Oh dear, can’t resist it when a linguistic matter comes up.
Everybody has been right. As Philip observed, a couple is essentially 2. Technically speaking it is two things bonded together. Couple comes from the Latin ‘copula’ to bond from which we get copulate etc. As a verb, it definitely means that. We couple
together two railway carriages.
Martin, however, is also right. Much as boring linguists like me might mourn the loss of specificity in much modern usage, we must now admit that in common usage couple has also now come to mean a small, vague number, not always easily distinguished from
‘few’ and its allies.
Here I am with Philip.
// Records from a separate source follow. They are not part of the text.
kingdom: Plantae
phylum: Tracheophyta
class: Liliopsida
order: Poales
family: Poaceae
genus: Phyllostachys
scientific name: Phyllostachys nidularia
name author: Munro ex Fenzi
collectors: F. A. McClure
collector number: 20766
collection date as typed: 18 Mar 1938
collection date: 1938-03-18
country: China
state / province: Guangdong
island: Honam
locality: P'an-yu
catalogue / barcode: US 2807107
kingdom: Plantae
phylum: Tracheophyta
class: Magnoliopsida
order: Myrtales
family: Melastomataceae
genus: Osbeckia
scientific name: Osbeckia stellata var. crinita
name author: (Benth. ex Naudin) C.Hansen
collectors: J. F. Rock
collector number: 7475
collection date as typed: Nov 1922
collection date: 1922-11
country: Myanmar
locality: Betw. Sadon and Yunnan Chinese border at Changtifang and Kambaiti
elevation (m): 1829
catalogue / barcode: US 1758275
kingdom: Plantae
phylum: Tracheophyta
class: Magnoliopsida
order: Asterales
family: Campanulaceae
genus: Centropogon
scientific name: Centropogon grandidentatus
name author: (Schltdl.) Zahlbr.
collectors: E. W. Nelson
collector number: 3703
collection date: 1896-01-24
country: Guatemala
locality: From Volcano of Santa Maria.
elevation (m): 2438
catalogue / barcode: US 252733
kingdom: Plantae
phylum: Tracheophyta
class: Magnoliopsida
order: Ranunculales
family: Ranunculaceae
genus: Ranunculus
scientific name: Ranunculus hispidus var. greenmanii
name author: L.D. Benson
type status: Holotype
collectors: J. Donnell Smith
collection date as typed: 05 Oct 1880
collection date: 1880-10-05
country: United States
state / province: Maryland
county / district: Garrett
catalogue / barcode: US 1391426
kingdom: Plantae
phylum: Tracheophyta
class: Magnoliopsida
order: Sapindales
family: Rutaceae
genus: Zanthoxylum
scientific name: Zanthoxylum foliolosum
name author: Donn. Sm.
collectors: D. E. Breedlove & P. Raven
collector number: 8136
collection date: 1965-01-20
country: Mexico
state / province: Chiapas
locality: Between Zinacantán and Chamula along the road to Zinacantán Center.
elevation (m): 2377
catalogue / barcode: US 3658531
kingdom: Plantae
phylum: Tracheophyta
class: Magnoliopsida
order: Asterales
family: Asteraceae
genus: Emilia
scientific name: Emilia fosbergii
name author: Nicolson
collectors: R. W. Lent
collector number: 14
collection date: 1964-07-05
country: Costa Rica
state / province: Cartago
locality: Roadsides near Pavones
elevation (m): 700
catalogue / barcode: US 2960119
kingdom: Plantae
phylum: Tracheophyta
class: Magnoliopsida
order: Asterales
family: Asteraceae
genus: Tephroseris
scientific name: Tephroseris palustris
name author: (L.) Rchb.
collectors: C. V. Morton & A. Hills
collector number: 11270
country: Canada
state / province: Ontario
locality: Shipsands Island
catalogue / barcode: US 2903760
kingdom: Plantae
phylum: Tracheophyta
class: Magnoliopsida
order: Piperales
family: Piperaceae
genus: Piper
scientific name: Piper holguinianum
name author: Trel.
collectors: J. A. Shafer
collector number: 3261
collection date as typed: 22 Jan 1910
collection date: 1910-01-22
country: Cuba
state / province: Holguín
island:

If there are two ducks it is easier to say 2 (fewer keytrokes as Philip noted) . If I try to be brutally honest, I would have to admit that if I said ‘There were a couple of birds in the pond’, I might just as easily have said several
birds or a few birds.
In a heated family argument a couple of weeks ago – or do I mean a few weeks? - it was concluded by a narrow majority that a couple is mostly 2 and if not it should be, that several is three, a few is four, some is more than 4 and ‘a number of’ is more
than that but it depends on the context. Linguist or not, I begged to differ. What is the difference, I said, between ‘a couple of drops of rain’ , ’several drops of rain’, a few drops of rain’ etc. None I say. They are all vague and mean 'not many' but a
couple of drops of rain is a far larger number than a couple of ducks.
Shut up, John, you have said enough.